We arrived at the hospital in plenty of time. I hugged my young hero and grabbed my suitcase. Both men tried to grab it back, but this was my adventure. The suitcase stayed in my hand.

“Listen, man, thanks for the help. I don’t know how to thank you.”

“Just don’t judge a book by the off-duty color man. You are Army, I’m Air Force. Now, go help your wife deliver that baby.”

It’s a lesson that has followed my husband ever since, and when he forgets, I remind him, pointedly. Our son was born with all of the toes and fingers a mother could desire. It was the beginning of another adventure, one I’m still on.

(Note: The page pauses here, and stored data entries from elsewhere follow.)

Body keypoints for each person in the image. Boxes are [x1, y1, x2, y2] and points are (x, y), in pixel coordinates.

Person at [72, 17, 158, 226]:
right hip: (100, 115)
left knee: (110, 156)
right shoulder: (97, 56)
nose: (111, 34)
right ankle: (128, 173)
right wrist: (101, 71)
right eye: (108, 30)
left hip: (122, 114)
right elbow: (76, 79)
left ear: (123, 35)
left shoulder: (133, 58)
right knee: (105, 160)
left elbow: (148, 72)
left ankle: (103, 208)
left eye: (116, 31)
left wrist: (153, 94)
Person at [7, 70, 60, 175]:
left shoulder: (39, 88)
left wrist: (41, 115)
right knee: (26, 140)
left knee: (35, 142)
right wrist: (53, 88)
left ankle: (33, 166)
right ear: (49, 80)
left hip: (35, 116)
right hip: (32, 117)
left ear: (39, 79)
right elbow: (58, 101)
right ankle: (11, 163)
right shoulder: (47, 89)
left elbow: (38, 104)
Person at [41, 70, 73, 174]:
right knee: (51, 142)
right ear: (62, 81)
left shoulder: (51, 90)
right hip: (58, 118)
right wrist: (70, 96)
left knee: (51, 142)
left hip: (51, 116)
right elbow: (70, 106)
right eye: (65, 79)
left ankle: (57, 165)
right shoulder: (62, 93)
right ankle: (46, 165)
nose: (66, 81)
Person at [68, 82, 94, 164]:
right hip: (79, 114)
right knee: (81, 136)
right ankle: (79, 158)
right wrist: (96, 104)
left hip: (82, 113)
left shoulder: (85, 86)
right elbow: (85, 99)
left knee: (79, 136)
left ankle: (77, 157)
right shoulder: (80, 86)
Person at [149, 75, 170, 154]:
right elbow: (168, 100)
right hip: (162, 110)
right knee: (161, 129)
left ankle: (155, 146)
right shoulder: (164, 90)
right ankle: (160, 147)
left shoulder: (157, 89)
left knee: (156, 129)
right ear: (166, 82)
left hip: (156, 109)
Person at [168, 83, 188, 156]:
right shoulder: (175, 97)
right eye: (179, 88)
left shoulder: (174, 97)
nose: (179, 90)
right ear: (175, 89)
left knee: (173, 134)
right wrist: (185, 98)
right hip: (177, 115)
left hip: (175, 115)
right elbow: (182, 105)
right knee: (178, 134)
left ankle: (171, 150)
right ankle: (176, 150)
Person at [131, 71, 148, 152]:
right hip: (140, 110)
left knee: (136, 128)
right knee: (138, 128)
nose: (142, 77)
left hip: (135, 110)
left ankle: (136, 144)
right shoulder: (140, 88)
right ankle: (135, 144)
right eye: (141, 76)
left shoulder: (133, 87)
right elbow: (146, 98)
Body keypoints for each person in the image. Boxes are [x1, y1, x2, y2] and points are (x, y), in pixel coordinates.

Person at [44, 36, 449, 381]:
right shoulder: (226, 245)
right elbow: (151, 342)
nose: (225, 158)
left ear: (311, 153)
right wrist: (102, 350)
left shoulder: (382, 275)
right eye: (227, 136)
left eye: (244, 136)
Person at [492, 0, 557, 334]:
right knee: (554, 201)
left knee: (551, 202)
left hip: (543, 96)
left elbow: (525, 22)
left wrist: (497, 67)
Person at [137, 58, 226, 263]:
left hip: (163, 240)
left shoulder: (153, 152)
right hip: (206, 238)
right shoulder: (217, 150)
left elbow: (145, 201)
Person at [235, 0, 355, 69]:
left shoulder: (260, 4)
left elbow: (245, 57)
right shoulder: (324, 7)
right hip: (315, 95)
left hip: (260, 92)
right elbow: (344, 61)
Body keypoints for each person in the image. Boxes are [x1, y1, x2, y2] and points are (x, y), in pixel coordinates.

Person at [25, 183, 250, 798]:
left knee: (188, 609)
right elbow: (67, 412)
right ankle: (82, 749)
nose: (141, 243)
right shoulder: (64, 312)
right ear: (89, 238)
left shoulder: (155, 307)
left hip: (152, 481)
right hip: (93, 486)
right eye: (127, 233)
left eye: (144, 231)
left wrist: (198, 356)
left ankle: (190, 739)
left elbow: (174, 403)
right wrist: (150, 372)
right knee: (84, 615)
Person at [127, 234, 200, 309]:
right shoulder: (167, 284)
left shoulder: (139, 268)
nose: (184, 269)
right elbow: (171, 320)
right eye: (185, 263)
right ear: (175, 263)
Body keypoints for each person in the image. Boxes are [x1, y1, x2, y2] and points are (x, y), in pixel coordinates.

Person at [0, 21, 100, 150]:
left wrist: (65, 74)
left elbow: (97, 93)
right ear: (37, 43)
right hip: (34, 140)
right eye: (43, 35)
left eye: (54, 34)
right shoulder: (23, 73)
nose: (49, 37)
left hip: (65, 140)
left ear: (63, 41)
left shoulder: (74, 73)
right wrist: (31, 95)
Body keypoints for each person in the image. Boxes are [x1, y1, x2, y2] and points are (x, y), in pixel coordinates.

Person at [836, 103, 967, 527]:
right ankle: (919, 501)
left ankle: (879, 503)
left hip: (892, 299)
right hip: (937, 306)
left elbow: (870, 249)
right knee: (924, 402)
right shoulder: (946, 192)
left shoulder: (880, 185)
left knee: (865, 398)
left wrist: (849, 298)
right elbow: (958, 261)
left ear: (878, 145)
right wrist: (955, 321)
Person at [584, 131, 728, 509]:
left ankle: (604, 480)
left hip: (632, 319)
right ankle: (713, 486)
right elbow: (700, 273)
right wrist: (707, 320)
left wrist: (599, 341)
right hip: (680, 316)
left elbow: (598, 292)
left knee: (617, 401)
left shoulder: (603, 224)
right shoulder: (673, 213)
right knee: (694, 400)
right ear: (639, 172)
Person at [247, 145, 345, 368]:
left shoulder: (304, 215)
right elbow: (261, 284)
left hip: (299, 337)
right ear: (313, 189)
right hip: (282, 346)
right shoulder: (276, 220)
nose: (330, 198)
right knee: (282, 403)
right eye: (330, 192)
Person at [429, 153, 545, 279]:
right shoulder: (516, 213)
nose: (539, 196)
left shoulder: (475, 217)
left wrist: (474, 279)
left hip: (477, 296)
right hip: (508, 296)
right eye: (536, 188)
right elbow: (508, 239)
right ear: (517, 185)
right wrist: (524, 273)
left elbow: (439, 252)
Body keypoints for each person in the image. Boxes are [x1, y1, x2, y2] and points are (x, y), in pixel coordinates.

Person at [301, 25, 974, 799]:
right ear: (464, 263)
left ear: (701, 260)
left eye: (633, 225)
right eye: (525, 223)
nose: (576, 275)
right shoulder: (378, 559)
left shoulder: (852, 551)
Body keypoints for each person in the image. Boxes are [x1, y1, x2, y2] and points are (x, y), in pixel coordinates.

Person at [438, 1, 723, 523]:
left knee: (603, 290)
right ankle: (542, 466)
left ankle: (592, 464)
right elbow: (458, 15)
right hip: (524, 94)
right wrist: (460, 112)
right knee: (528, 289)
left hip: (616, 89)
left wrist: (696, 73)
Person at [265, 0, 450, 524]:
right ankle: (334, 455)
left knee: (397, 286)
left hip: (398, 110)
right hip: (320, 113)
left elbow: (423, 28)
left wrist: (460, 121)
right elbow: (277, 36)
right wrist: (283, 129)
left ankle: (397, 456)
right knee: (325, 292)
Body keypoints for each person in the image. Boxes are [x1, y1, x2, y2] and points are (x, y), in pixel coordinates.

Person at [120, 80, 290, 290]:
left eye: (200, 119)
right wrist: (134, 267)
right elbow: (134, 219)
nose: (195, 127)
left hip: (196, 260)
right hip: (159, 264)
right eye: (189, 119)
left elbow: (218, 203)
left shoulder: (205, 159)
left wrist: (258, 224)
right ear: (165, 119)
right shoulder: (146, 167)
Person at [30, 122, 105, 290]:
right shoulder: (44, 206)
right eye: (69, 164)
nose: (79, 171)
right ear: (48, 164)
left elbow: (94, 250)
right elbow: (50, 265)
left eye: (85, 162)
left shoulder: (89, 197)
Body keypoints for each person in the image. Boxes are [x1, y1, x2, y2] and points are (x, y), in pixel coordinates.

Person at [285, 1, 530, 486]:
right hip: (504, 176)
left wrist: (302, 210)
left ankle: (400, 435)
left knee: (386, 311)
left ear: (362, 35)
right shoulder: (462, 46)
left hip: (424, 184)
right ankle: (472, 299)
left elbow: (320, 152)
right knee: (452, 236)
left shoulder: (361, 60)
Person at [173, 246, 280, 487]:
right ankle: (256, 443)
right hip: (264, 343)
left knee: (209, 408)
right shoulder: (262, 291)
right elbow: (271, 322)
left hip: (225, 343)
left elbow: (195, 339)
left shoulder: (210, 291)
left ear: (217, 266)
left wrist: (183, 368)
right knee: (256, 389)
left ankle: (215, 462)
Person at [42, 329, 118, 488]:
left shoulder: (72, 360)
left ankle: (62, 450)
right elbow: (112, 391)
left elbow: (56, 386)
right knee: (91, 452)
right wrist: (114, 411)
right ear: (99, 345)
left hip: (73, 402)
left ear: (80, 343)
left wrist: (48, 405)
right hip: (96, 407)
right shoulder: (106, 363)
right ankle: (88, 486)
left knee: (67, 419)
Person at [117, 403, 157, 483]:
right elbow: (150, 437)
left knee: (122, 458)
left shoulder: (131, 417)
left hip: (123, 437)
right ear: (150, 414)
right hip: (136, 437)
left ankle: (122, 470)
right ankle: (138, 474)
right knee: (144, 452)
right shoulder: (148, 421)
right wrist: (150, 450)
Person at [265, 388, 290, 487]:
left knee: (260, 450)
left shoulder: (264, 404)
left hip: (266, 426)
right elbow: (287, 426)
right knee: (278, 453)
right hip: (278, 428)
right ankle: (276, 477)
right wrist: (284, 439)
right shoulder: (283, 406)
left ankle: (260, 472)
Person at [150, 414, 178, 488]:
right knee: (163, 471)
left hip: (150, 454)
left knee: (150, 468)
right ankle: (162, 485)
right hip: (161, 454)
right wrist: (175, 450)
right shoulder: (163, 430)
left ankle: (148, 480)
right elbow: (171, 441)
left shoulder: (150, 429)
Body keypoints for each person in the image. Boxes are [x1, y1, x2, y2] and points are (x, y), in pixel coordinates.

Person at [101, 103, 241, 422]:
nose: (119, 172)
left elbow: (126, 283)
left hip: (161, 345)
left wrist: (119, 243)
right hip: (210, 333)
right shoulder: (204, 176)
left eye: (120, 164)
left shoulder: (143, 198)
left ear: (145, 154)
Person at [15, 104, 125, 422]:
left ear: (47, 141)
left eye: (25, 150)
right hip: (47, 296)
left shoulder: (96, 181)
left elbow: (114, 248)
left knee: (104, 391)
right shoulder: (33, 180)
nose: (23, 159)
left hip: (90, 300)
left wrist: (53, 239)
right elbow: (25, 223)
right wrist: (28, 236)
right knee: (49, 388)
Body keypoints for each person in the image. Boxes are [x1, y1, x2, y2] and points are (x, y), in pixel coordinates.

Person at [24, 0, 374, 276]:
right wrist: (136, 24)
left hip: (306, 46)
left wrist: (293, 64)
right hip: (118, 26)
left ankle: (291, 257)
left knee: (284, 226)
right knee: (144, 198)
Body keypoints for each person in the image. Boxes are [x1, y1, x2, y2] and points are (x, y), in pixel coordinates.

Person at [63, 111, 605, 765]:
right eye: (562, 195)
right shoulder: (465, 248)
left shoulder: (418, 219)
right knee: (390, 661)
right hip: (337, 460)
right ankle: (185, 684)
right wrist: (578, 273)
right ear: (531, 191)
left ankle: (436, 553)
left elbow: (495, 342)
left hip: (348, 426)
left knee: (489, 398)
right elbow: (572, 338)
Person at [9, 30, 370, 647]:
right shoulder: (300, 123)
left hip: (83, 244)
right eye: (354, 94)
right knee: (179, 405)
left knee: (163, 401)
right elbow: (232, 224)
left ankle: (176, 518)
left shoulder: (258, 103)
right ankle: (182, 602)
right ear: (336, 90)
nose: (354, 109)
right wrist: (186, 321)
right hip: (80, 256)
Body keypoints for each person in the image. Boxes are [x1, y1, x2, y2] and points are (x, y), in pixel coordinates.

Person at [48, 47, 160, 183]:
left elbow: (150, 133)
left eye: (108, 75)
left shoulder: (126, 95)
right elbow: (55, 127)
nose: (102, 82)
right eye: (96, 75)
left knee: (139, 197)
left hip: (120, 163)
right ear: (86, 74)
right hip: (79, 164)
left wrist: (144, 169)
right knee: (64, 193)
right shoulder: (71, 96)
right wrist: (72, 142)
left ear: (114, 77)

The First Cooking Lesson’s Results

Slimy, it turned around
my mouth and mocked
my lips as I held them close.
Slimy, salty, spit out and flee,
But I couldn’t. No.
I couldn’t.
The burst of charcoal
as I discovered the portion
of the stew at the bottom of the pot,
The Hell for all who burn on a burner.
The chewing gags and brings my
Napkin up to my face.
No, I can’t open my mouth.
I taste a teaspoon of ginger,
A clove of garlic, beans now liquid
And eggplant liquified and
attempting to rule my taste buds,
but I can not spit it out,
Not this time, liquid slush that
Has been served to me
By the first lesson of cooking
My daughter took.
No, I smiled as the liquid raced past the
tonsils and into the stomach where they
held themselves prisoners
of faulty taste buds.
My stomach doesn’t taste.
Thank goodness.
So the bite is followed by another,
gagging slimy, garlic and beans
meat so overcooked
you could not find the
salt to disguise the mess.
The first lesson on the table,
I feared the next to come.

Candyfloss Wisdom

Twirling in a candyfloss stained finger curl,
my three year old daughter
oohed and ahed at the blue sugar mountain
created from a thread.

Holding the bag gently, as if a child,
she took the taste from her finger
with soft child lips,
smiled, closed her dark eyelashes against her cheeks.

Her father indulged her with a second bag,
pink, like her parasol,
but she left it unopened
placing both in her backpack.

Heaven should not be eaten in one day.
That’s what she said,
and the tears ran down my face
for my daughter was wiser than years.